Last night I met one of the women who has been hugely influential for me as a writer, a creative person, a feminist and just a person in the world trying to work shit out. Elizabeth Gilbert did not disappoint.
In fact I’m still buzzing from the few hours we spent together. I feel invigorated, inspired and I sort of want to just sit quietly on a beanbag and think about all the things we talked about, both on stage when I interviewed her for the Brisbane Writers Festival, and off-stage both before and after the event.
Since I’m a writer though and not very good at sitting still and thinking, I’m going to process the experience by writing about what I learned from Liz. Here we go.
1. It’s a myth that to be a ‘proper’ writer you have to quit your job or carve out months to write a book or write for eight hours a day.
This was a relief because I’ve secretly always believed that’s what proper writers do and I find it incredibly tough, both logistically and mentally to sit down and write for hours at a time.
“Do an hour a day,” she suggests. I can do that.
2. Ask yourself, ‘What are you prepared to give up to do that creative thing you say you want to do?’
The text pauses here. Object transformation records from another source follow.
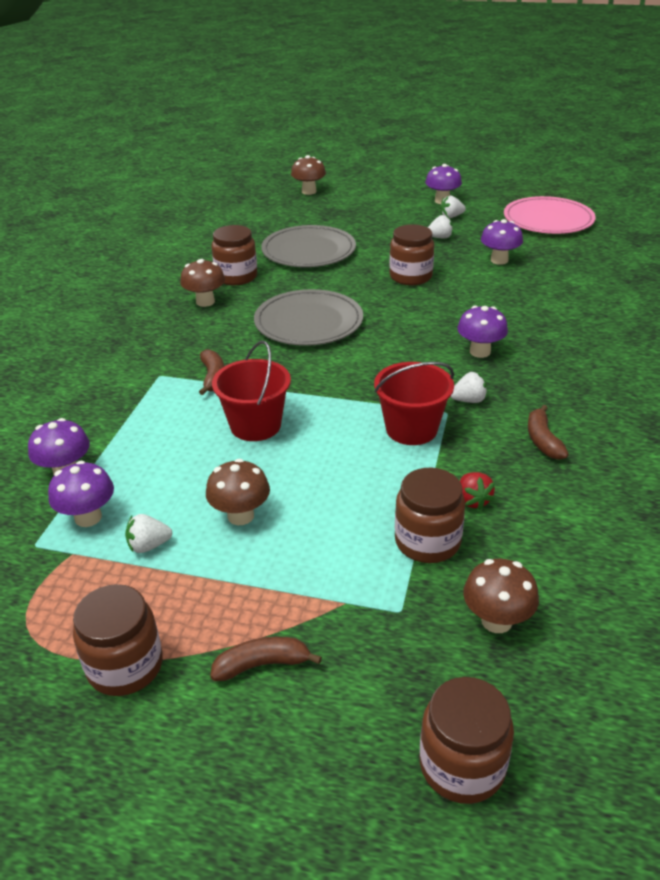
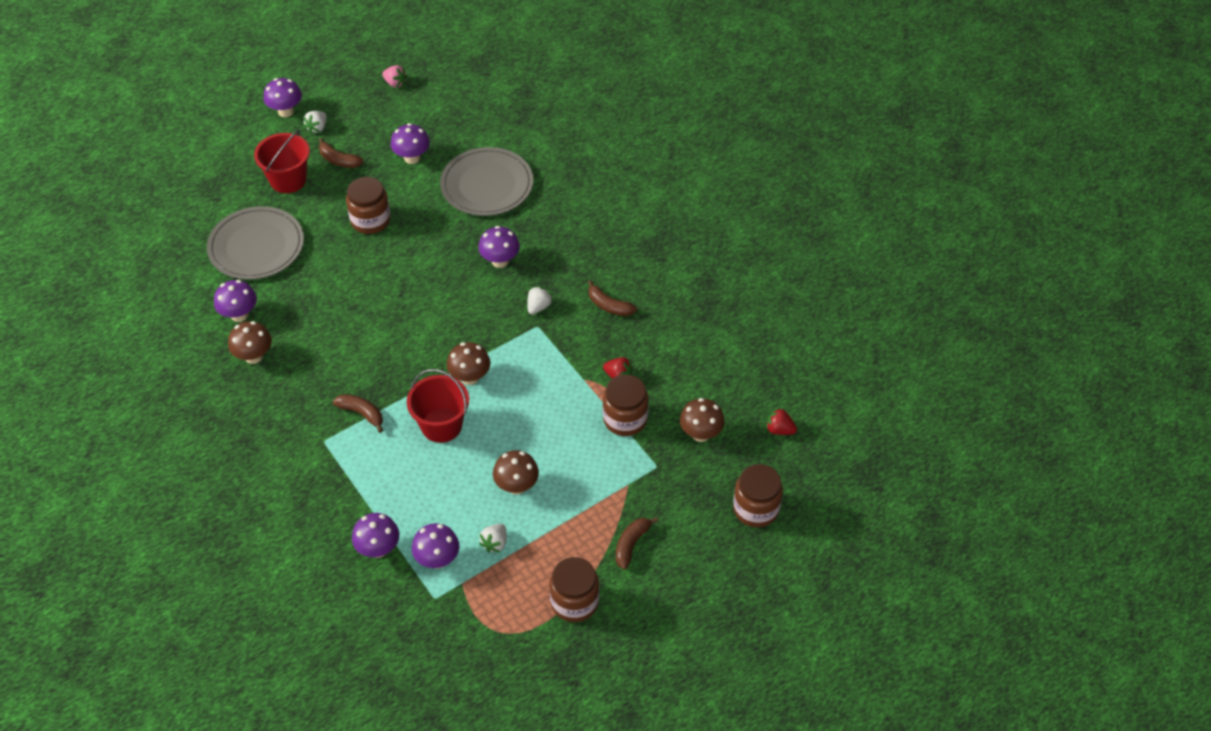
camera: 50 degrees left, 15 degrees up
(236, 277) = (239, 315): brown jar -> purple mushroom
(308, 322) = (357, 318): grey plate -> grey plate (487, 185)
(309, 191) = (153, 172): brown mushroom -> brown mushroom (470, 377)
(411, 429) = (532, 354): red bucket -> red bucket (288, 180)
(440, 237) = (339, 160): white strawberry -> brown banana
(548, 220) = (395, 83): pink plate -> pink strawberry
(612, 699) = (779, 430): none -> red strawberry

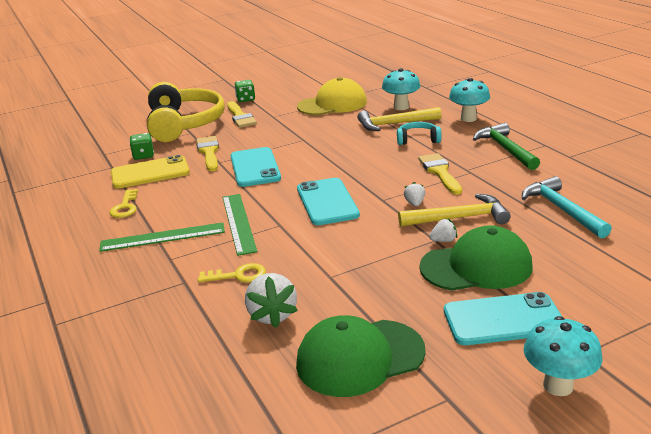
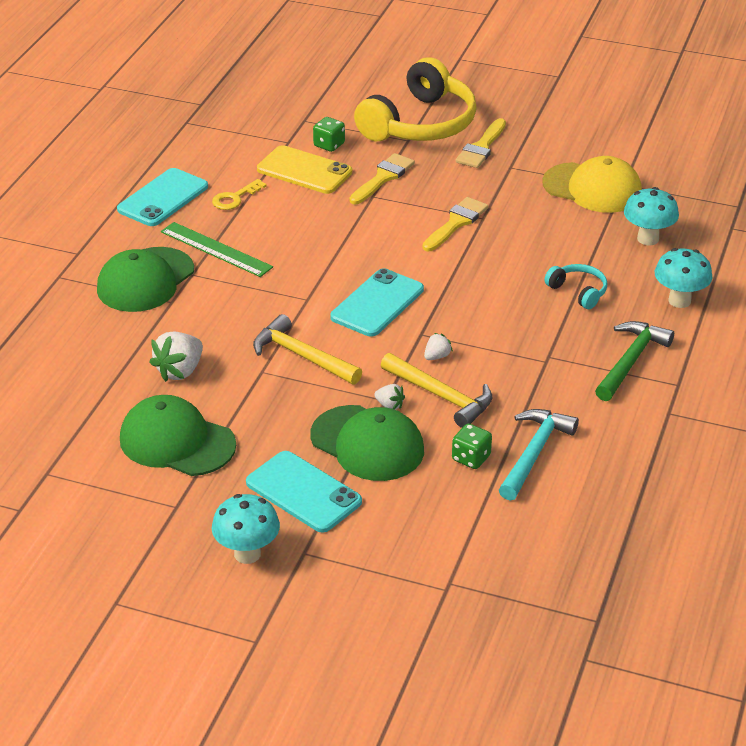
camera: 45 degrees right, 10 degrees up
(139, 282) = (145, 280): none -> green cap
(238, 223) = (283, 275): green ruler -> none
(238, 275) = (209, 323): yellow key -> none
(245, 99) = (527, 124): green dice -> green dice (471, 458)
(255, 167) = (388, 224): turquoise phone -> turquoise phone (163, 198)
(394, 124) = (596, 257): yellow hammer -> yellow hammer (302, 356)
(440, 172) = (520, 342): yellow brush -> yellow brush (456, 223)

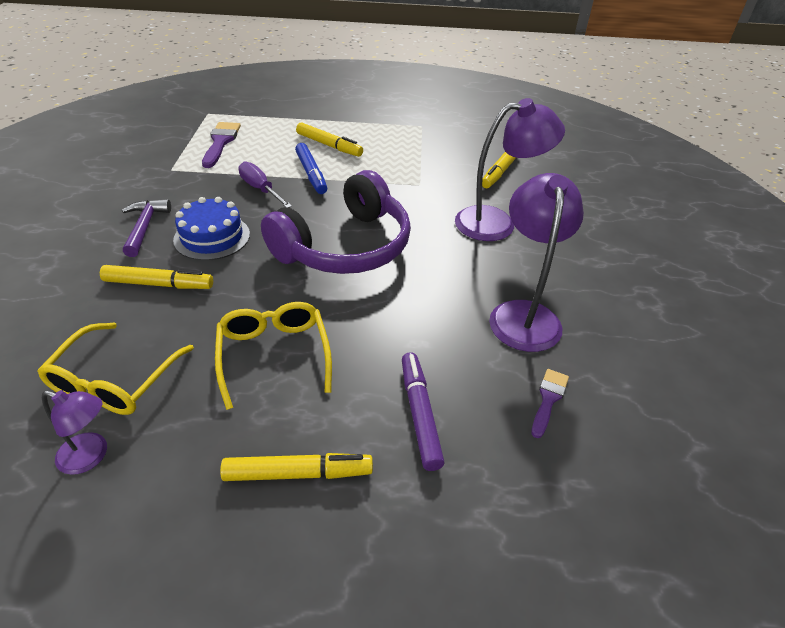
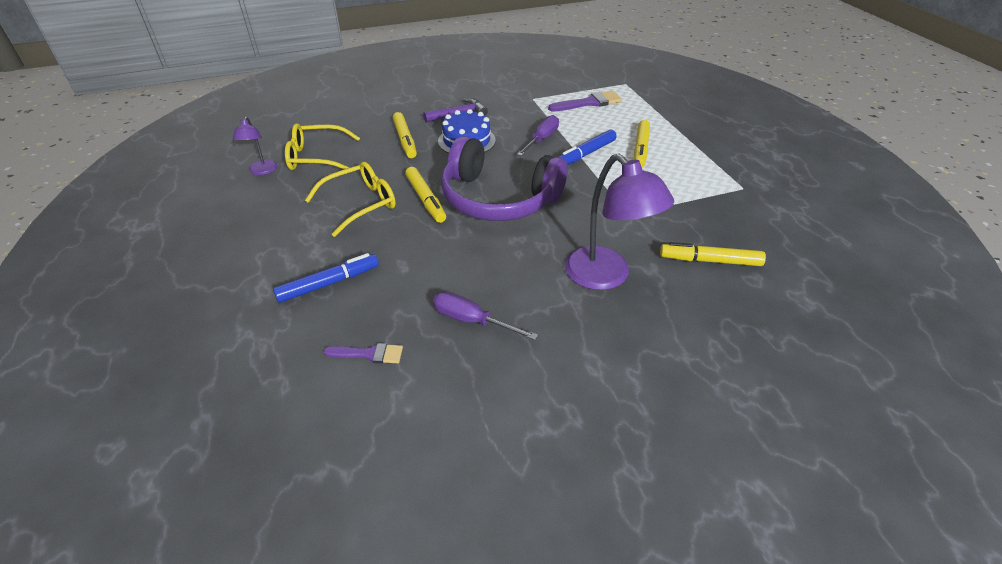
camera: 70 degrees right, 0 degrees up
(298, 473) = (265, 244): yellow marker -> yellow marker (425, 200)
(420, 414) = (329, 283): purple marker -> blue marker
(524, 314) = (472, 321): purple lamp -> purple screwdriver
She spoke about a woman on Facebook complaining to her that she didn’t have any time to be creative. “But you’re on Facebook,” she pointed out to much laughter from the audience. To carve time out for creativity, if that’s important to you, there are choices to be made and they’re not always nice ones. To finish one of her books, Liz had to give up watching The Sopranos, among other things. “I never did find out what happened,” she said. But she finished the book.